> _INSTRUCTIONS TO FOLLOW_:
Rewrite the text of all the data below so that every "series" becomes "group" and nothing else changes, leaving the pictures out.

##### SUPPLIED INFORMATION

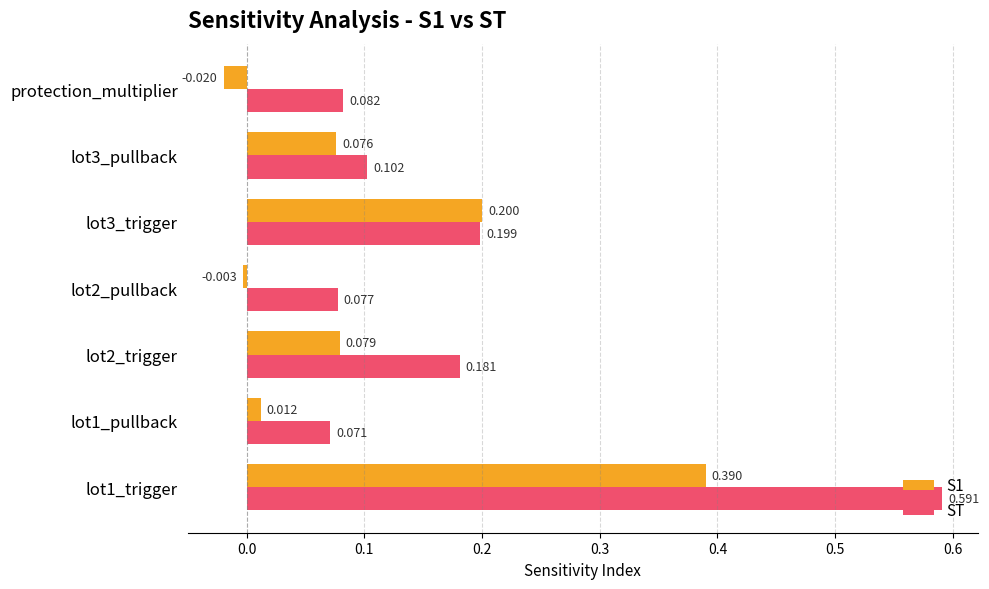

Which series has the widest spread of values?

ST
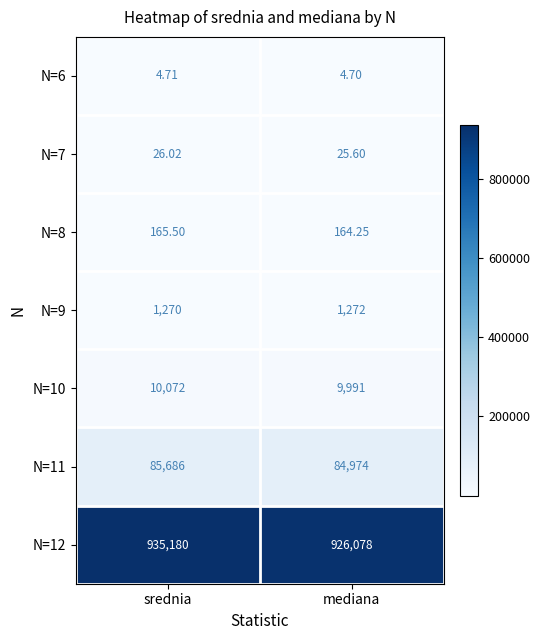

At which category is the sum across all series the highest?

srednia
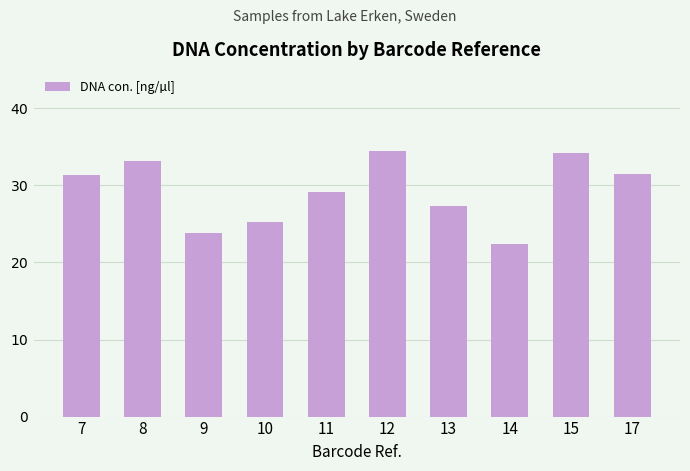

The value at 13 is 17.1. True or false?

False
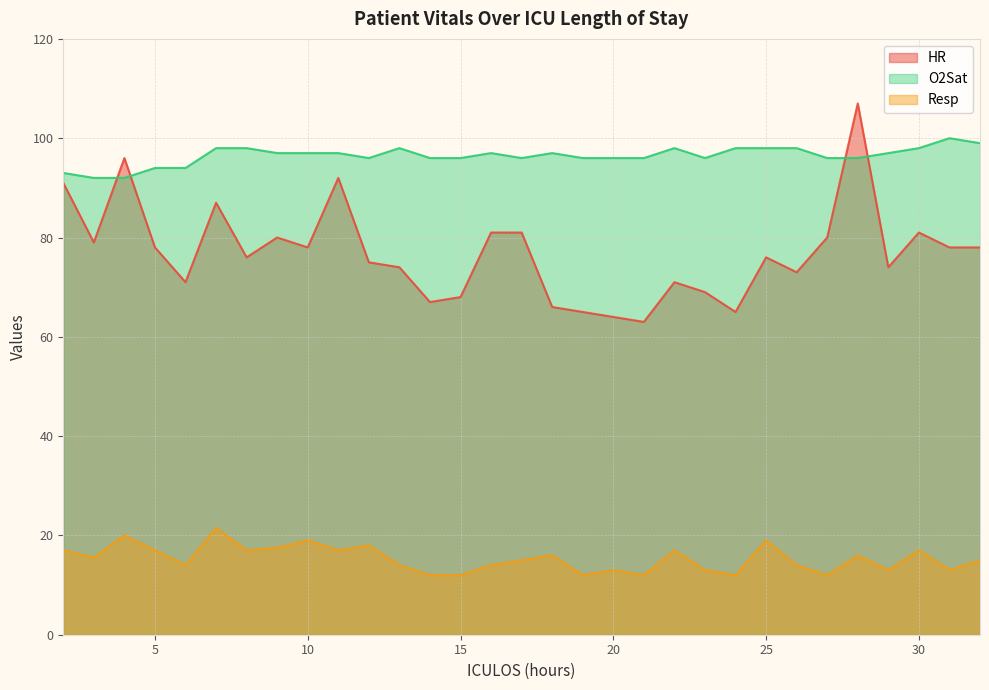

At which category is the sum across all series the highest?

28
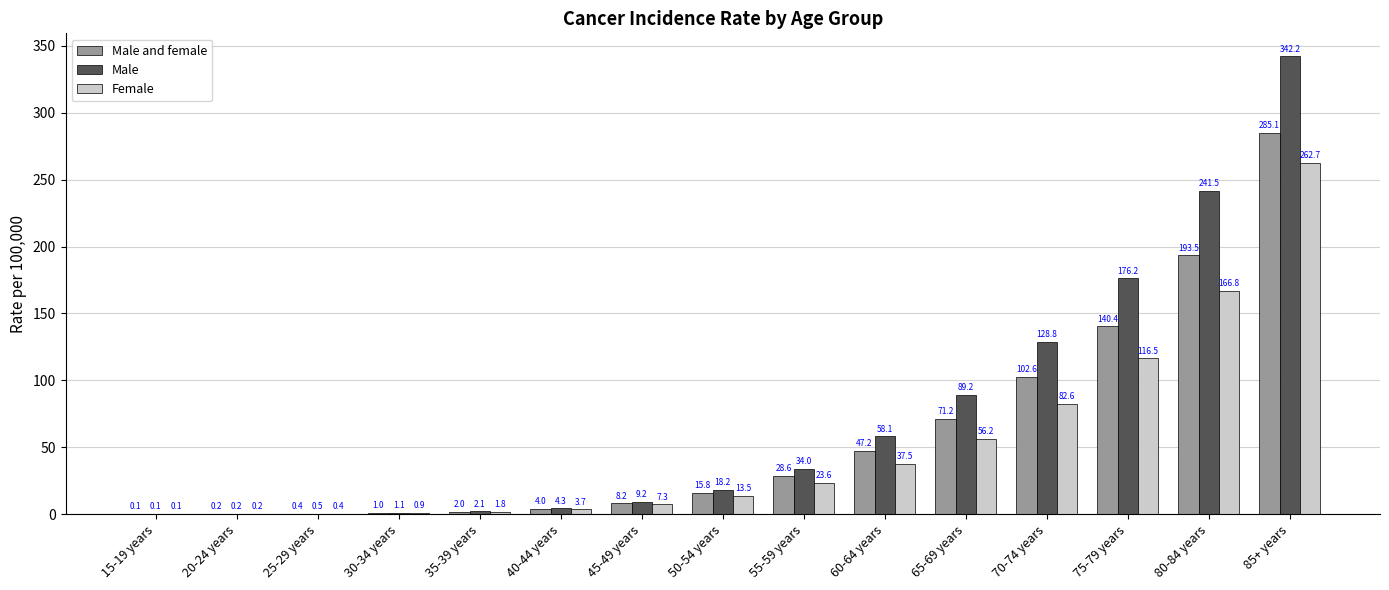

What is the sum of all Female values?

773.8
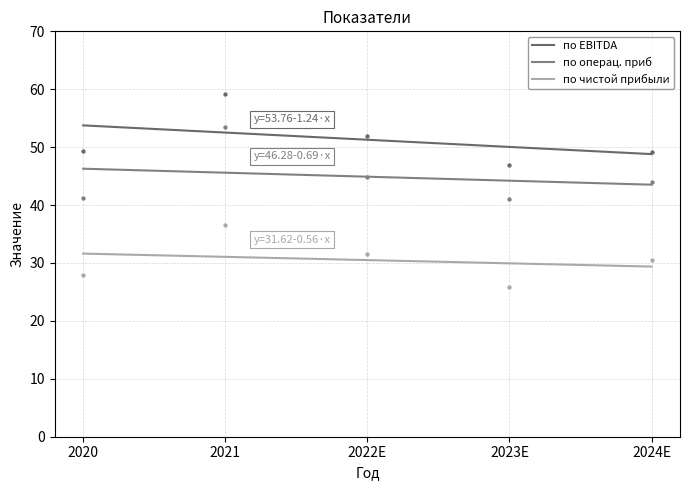

Which series has the largest total across all categories?

по EBITDA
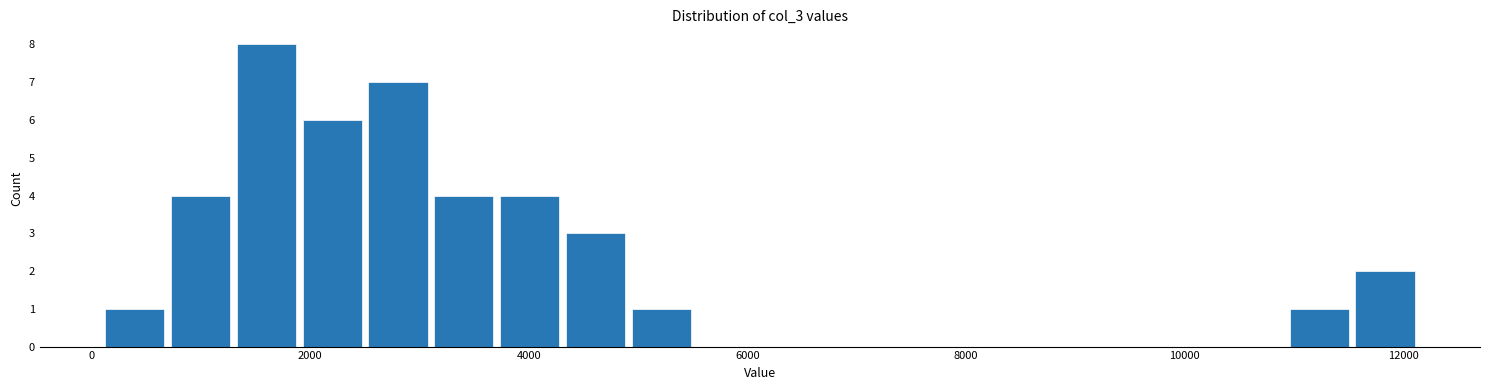

Around what value on the x-axis is the tallest bar? Give the approximate position of its centre, as read against the axis.

1600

##########

> _RESPONSE_:
Which group has the widest spread of values?

ST

At which category is the sum across all group the highest?

srednia

The value at 13 is 17.1. True or false?

False

At which category is the sum across all group the highest?

28

What is the sum of all Female values?

773.8

Which group has the largest total across all categories?

по EBITDA

Around what value on the x-axis is the tallest bar? Give the approximate position of its centre, as read against the axis.

1600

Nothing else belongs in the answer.